What I really lack is to be clear in my mind what I am to do, not what I am to know, except in so far as a certain knowledge must precede every action. The thing is to understand myself, to see what God really wishes me to do: the thing is to find a truth which is true for me, to find the idea for which I can live and die. … I certainly do not deny that I still recognize an imperative of knowledge and that through it one can work upon men, but it must be taken up into my life, and that is what I now recognize as the most important thing.
This question harks back to something I wrote about a couple of weeks ago; namely the connection between thinking and acting, but here again Kierkeegard is wrestling with the existential question we all ask, the answer to which only reveals itself upon relentless scrutiny, not by covering over important questions with simplistic answers.

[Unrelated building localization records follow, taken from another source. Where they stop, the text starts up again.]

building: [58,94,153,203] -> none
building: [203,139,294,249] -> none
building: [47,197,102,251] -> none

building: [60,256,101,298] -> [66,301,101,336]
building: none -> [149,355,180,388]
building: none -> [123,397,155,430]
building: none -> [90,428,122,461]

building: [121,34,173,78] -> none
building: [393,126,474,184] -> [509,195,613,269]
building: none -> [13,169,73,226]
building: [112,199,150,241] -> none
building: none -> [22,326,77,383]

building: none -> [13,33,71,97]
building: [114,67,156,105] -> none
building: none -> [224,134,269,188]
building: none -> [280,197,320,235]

And so I expose myself over and over to annihilation; the annihilation of every thing that gave my life meaning: my relationships, my church family, my career, my faith. It is not as if all these deaths are directly related but they’re not unrelated either. Life is like a game a Jenga. The blocks are independent elements, but they are in relationship with other—no one block perfectly supporting another but all of them, in some way, supporting all the others to varying degrees. Each block has multiple relationships. Some you can pull out, especially toward the beginning, but when you finally pull out the last one (and it doesn’t even need to be the ‘most important’ block. In Jenga all the blocks are alike), the whole (watch this) structure collapses. When that happens it feels like you will die. The center does not hold. Indeed, there is no center.
The question we are asking is this: what is indestructible? Or as I said in another place, what, if anything, is salvageable? To discover that is the journey we’re all on, whether we know it or not.